╭─ Data

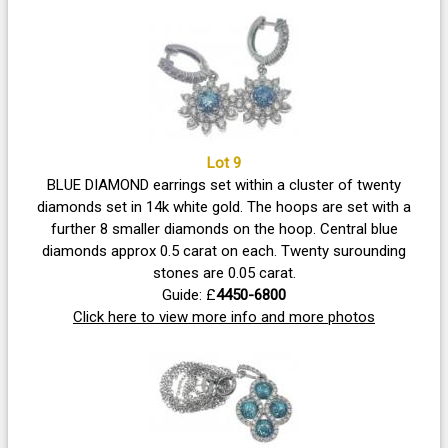
Lot 9
BLUE DIAMOND earrings set within a cluster of twenty
diamonds set in 14k white gold. The hoops are set with a
further 8 smaller diamonds on the hoop. Central blue
diamonds approx 0.5 carat on each. Twenty surounding
stones are 0.05 carat.
Guide: £
4450-6800
Click here to view more info and more photos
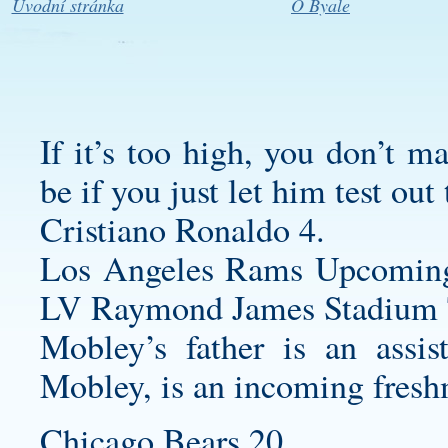
Úvodní stránka
O Byale
If it’s too high, you don’t m
be if you just let him test out
Cristiano Ronaldo 4.
Los Angeles Rams Upcomin
LV Raymond James Stadium 
Mobley’s father is an assis
Mobley, is an incoming fres
Chicago Bears 20.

╰─

What you are asked to do |
Set out every line of text from the entries above as a numbered list, one line per item, with blank lines skipped and the pictures left out.

Task solution |
1. Lot 9
2. BLUE DIAMOND earrings set within a cluster of twenty
3. diamonds set in 14k white gold. The hoops are set with a
4. further 8 smaller diamonds on the hoop. Central blue
5. diamonds approx 0.5 carat on each. Twenty surounding
6. stones are 0.05 carat.
7. Guide: £
8. 4450-6800
9. Click here to view more info and more photos
10. Úvodní stránka
11. O Byale
12. If it’s too high, you don’t m
13. be if you just let him test out
14. Cristiano Ronaldo 4.
15. Los Angeles Rams Upcomin
16. LV Raymond James Stadium 
17. Mobley’s father is an assis
18. Mobley, is an incoming fres
19. Chicago Bears 20.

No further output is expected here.